Brano di testo
+ + +
Ho un grande rispetto per Enrico Letta. Se fossi stato Primo Ministro della Repubblica della Sardegna, gli avrei chiesto di fare il ministro degli esteri, perché, a mio modesto avviso, questa è la sua vocazione naturale.
Ha la testa e i modi di un diplomatico di razza; circoscrive i problemi con la freddezza con cui lo fanno i grandi analisti internazionali. È un uomo che mi è sempre sembrato buono, naturalmente non portato al male, molto utile nelle mediazioni.
È l’ultimo nipote di Andreatta e tra Andreatta e Moro (il grande statista era l’unico in grado di zittire il grande economista) c’era questa differenza: Moro aveva sempre il dubbio di non aver capito bene né Dio né il mondo, Andreatta aveva sempre il dubbio che il suo interlocutore fosse scemo (o non avesse studiato).
Letta è assolutamente privo di presunzione, ma nella gestione del potere è settario, cioè realizza costantemente schemi egemonici, non crede ai soggetti pluralistici e federalistici perché li trova inadatti allo scontro. Un partito, per lui, deve essere una cosa facilmente identificabile, coesa, che si muove a memoria sul campo di battaglia. Una visione militare o, se si vuole, togliattiana più che gramsciana (parlo del Gramsci in carcere, che divenne tuttaltro che comunista; questa storia del pensiero di Gramsci custodito dal Pci è un equivoco che dura ancora nella testa di tanti).
Non a caso, il primo passo di Letta è egemonico. Il segretario si è inventato un escamotage per vedere se i gruppi parlamentari gli obbediscono e dunque ha detto loro: “Voglio due capigruppo donne”. In nome di che? In nome della parità di genere. Tutto vero? No, è una finzione.
Se Letta avesse avuto realmente a cuore la svolta femminile del suo partito, avrebbe dovuto dire, a chi gli offriva la segreteria: «No, non è il mio momento. È il momento di una donna». Magari sarebbe stata la volta della Serracchiani o della Madia, e invece no.
+ + +
Consegna 1
Copia dal testo su Enrico Letta il passo che comincia con le parole "Non a caso, il" e si chiude dopo le parole "e invece no.".
Consegna 2
Nel testo su Enrico Letta, quale incarico gli avrebbe chiesto di ricoprire chi scrive, se fosse stato Primo Ministro della Repubblica della Sardegna?
Consegna 3
Riprendi il testo su Enrico Letta e proseguilo a partire dalla sua ultima frase.

(Voci di dati memorizzate)
+ + +
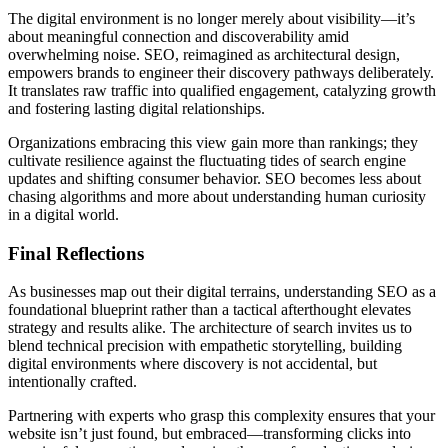
The digital environment is no longer merely about visibility—it’s
about meaningful connection and discoverability amid
overwhelming noise. SEO, reimagined as architectural design,
empowers brands to engineer their discovery pathways deliberately.
It translates raw traffic into qualified engagement, catalyzing growth
and fostering lasting digital relationships.
Organizations embracing this view gain more than rankings; they
cultivate resilience against the fluctuating tides of search engine
updates and shifting consumer behavior. SEO becomes less about
chasing algorithms and more about understanding human curiosity
in a digital world.
Final Reflections
As businesses map out their digital terrains, understanding SEO as a
foundational blueprint rather than a tactical afterthought elevates
strategy and results alike. The architecture of search invites us to
blend technical precision with empathetic storytelling, building
digital environments where discovery is not accidental, but
intentionally crafted.
Partnering with experts who grasp this complexity ensures that your
website isn’t just found, but embraced—transforming clicks into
+ + +
Risultato 1
Non a caso, il primo passo di Letta è egemonico. Il segretario si è inventato un escamotage per vedere se i gruppi parlamentari gli obbediscono e dunque ha detto loro: “Voglio due capigruppo donne”. In nome di che? In nome della parità di genere. Tutto vero? No, è una finzione.
Se Letta avesse avuto realmente a cuore la svolta femminile del suo partito, avrebbe dovuto dire, a chi gli offriva la segreteria: «No, non è il mio momento. È il momento di una donna». Magari sarebbe stata la volta della Serracchiani o della Madia, e invece no.

Risultato 2
Gli avrebbe chiesto di fare il ministro degli esteri.

Risultato 3
Le donne, dopo.
È come se Letta avesse varato l’abolizione della Lex Salica per i feudi, ma non per il trono.
Se l’inizio si vede dal mattino, non è un buon inizio, proprio perché propagandistico e non sostanziale. Vediamo il proseguo, ma dubito fortemente che Letta riuscirà a cogliere la malattia del Pd, che è il simmetrismo, cioè il definire la propria identità nel collocarsi all’opposto dell’avversario prescelto. Al cambiare dell’avversario, si rimane spiazzati, esattamente come si trova oggi il Partito Democratico.
Quando una cosa è sbagliata, si può correggere; tenendo però a mente una domanda,
….ne vale la pena?
Il lavoro per rimettere le cose in una qualche strada (poi giusta o sbagliata si vedrà) è fattibile a costi e tempi umani?
….se la risposta è affermativa, bene, si procede;
…altrimenti si butta giù tutto e si ricomincia da capo!
Ha senso oggi tenere in piedi questa baracca cattocomunista purulenta e traballante;
Dall’esterno sembra essere il covo di una cerchia di potere il cui solo obiettivo è la sua riproduzione ….per sporogenesi come la muffa.
Letta ha il compito di ritardare o camuffare il quesito: …ma ne vale la pena?
Meglio Letta della Serrachiani e ancor più della Madia. Se avessimo giudicato dai primi passi i politici pochi si sarebbero salvati.